What prompted the whole blow-up that night was Rod’s clear desire to attend college.  Ironically, to my knowledge, he never went, but I eventually did.

After that fight, Rod and I retreated from the houseboat to the adjacent hill in the cove where we were moored.  I was so upset that I couldn’t even talk to Rod.  I was as low as you can get. 

We sat down at a picnic table surrounded by trees high on the hill overlooking the waters of the lake.  Being a concerned friend, Rod proceeded to roll several joints (marijuana cigarettes) that we proceeded to smoke one by one as we began listening to “Echoes.”  I didn’t even care about getting high, but I went along with what Rod was doing.  He was trying to bring me back to life.

Through the first part of the song, no words passed between us.  About the time that I heard David Gilmour’s soaring solos, I found my voice and my outlook began to brighten.  The combination of the drug and my favorite part of the song gave me some hope.  

It was quite a setting for such a powerful song.  The trees stood around us like sentries pointing to the many stars above us.  Tree-lined hillsides framed the calm, moonlit waters of the lake.  Crickets added music of their own.  In such a setting, I could momentarily forget my heartache.

Rod’s concern and loyalty shown through that darkened night.  He saw that I was deeply distressed and did the only thing he knew to do.   

Rod and I eventually drifted apart.  After I became a Christian, I hoped that I could influence Rod to become one too.  In my early and sometimes-misguided zeal, I remember being in front of a building inside the grounds of a local fair.  I was handing out printed information explaining how a person can become a Christian.  I saw Rod and offered him one of my flyers but he shook his head like I was crazy.  I’m sure he thought that I was brainwashed.

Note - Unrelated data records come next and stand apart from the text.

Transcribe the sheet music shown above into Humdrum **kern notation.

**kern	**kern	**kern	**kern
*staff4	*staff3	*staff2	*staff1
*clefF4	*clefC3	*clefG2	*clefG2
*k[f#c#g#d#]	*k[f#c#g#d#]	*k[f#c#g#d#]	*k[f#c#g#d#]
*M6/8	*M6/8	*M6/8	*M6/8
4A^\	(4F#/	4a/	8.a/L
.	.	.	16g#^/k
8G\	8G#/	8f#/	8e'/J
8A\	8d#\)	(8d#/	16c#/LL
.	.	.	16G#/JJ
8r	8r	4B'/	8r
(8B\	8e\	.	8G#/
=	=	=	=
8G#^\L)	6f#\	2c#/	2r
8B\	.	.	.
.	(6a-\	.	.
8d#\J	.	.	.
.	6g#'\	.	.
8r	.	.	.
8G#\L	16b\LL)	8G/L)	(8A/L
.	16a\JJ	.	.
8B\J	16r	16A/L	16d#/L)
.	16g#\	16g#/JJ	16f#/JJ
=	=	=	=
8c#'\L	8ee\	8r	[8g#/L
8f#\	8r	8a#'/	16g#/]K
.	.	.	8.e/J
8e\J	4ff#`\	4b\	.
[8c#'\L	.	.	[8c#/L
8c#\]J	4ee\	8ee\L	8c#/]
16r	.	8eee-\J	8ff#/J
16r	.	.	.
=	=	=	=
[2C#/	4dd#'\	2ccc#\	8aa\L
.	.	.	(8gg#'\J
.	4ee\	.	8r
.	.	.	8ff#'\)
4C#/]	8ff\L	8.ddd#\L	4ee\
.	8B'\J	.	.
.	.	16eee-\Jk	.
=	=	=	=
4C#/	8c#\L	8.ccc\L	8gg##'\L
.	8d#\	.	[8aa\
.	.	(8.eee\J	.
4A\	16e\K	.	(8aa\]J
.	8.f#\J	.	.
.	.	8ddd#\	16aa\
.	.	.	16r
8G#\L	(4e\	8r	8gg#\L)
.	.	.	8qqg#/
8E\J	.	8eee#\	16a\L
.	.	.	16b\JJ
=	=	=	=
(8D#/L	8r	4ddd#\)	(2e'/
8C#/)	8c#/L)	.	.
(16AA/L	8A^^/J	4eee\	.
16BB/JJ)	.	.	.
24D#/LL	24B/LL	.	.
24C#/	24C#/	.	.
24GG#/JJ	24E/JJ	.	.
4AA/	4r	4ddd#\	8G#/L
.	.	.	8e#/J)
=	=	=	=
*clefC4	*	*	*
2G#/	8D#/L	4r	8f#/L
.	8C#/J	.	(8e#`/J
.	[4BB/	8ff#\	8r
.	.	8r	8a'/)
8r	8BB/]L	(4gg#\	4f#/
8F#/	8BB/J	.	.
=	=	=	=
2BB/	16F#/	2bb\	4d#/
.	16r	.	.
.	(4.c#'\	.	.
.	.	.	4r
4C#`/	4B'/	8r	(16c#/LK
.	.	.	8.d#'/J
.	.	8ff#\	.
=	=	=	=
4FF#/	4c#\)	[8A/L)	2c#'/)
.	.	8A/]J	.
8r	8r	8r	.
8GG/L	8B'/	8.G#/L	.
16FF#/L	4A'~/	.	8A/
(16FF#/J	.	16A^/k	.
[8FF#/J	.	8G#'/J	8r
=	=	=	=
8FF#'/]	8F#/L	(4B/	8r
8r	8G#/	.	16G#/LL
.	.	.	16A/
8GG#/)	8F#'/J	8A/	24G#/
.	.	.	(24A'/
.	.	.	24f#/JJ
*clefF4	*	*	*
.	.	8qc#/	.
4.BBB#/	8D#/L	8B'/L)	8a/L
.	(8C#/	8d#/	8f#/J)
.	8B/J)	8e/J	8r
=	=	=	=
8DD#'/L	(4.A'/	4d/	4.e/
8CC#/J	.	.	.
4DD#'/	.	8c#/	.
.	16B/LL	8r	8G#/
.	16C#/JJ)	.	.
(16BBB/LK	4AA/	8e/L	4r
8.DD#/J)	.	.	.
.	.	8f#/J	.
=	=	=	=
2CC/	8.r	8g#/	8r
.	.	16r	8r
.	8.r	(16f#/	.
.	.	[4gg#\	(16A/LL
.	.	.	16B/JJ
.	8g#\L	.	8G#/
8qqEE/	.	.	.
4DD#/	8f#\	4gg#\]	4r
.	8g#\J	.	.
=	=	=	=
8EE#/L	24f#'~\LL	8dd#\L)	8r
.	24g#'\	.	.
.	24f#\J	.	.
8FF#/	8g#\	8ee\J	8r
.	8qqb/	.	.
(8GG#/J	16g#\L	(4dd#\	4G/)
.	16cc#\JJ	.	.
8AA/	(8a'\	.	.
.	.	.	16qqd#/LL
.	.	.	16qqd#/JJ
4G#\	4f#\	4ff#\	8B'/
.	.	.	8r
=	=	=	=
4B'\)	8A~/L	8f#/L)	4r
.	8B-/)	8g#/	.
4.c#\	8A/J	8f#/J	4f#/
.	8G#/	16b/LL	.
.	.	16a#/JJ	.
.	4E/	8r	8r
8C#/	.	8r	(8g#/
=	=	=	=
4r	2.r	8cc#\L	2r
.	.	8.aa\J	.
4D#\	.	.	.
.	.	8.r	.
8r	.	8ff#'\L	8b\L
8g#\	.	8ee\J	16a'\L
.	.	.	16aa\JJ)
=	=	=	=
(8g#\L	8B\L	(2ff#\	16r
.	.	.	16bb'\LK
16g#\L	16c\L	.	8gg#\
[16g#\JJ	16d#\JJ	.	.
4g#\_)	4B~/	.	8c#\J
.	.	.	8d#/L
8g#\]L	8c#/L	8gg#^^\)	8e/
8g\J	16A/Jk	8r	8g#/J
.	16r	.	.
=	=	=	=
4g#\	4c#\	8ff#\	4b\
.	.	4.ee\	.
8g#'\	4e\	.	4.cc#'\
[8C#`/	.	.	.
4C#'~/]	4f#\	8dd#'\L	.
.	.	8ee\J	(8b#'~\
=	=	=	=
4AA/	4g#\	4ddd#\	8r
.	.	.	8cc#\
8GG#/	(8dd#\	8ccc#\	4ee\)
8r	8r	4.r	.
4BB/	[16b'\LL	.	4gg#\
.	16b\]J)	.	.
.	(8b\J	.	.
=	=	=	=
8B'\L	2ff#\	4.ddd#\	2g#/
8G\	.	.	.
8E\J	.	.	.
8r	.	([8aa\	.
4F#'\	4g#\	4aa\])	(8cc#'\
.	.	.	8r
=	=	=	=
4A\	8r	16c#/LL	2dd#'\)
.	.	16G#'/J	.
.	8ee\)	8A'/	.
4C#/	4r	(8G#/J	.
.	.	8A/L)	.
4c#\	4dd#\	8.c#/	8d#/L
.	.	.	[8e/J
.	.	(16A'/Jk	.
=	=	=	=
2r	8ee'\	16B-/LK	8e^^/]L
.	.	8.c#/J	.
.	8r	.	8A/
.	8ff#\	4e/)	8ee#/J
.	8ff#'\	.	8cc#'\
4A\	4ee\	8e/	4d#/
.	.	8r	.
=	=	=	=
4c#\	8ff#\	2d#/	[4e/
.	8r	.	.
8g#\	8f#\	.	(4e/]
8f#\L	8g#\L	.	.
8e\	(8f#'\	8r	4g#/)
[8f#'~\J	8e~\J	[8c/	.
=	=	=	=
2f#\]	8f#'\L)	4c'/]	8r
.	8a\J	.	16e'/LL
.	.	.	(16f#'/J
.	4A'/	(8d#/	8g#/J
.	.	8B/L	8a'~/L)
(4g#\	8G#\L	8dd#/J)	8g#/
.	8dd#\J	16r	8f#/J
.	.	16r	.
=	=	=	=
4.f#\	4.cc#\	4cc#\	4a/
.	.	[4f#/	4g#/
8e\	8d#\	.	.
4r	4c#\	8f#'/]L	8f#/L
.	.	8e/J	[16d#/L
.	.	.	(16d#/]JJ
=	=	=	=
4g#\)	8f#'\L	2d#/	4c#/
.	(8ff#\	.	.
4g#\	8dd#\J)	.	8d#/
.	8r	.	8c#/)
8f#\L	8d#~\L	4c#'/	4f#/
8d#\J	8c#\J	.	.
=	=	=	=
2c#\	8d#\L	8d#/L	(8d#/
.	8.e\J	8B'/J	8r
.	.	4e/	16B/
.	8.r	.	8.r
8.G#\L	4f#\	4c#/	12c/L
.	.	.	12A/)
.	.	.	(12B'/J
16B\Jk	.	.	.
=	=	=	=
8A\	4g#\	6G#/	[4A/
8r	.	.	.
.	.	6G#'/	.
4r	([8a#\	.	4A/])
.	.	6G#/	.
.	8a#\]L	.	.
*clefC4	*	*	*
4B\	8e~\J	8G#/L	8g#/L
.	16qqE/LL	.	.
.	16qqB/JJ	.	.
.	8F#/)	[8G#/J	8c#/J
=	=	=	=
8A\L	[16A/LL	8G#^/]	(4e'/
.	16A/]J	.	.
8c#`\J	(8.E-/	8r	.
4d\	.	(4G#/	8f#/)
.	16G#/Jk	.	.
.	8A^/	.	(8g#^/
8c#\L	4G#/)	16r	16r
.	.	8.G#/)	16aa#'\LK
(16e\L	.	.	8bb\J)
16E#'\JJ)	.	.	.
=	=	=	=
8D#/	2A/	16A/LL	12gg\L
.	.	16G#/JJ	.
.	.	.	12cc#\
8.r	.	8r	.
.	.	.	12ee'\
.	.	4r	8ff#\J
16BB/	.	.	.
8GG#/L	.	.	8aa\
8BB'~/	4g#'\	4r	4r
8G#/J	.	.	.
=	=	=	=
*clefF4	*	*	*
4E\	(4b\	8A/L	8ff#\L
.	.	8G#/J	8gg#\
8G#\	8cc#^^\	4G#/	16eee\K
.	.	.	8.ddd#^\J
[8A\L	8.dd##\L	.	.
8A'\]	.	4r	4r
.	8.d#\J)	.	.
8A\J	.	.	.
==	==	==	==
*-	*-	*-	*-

Occasionally, over the years I would see him and say hello.  Sadly, he graduated in his drug use to crystal meth.  He lost his wife, his job, and the last I heard, he was in some kind of transitional house for those with drug problems.

Those who are not Christians may not understand why Christians want to share their faith.  It’s a little like the story of one of the first followers of Jesus, who, after meeting Jesus, went to his friend and invited him to see for himself that this man was truly the Messiah.  “Come and see,” he said.  

Christians want others to discover for themselves what they know in their heart of hearts to be true.  We often fail in the way we go about it, but there remains a genuine desire to introduce people to Jesus.  He lives and can be known.  If a person just opens their heart to Him and begins to do what He said, He will make Himself known to that person.

Rod’s loyalty in one of my darkest moments reminds me of our need for Divine Companionship.  Before Jesus left this world, he said to his followers, “I will not abandon you.”  His going meant that he would send the Holy Spirit, who would not only be with them but in them.  That’s as close as you get.

Christians believe that the Holy Spirit is part of the one God.  He is the Spirit of Jesus Christ sent to guide and comfort believers with His presence.  I so appreciated Rod’s concern for me, but human loyalty and comfort only goes so far.  I need God through the Holy Spirit to walk with me through the highs and lows of this life.  Thankfully, because of Jesus dying for our sins, the Holy Spirit is available to all who ask for Him.

I sure received my money’s worth from that “Echoes” tape.  It went with me everywhere.  I played it at home, in the car, in the woods, near the ocean, at the lake and once even in the middle of Sears.  As much as I liked that song, its’ influence was limited.  Just like the band, Pink Floyd, it’s now just part of my story.  

I don’t know if Rod and I will ever connect again, but the Holy Spirit has never left me, even though I’ve grieved Him many times.  The loyalty that Rod showed illustrates in a small way the far greater love and faithfulness of the God who has come along beside me.  I can turn to Him for comfort on my blackest nights.  

I may live with echoes of my past, but I’m a changed person because of God’s presence in my life.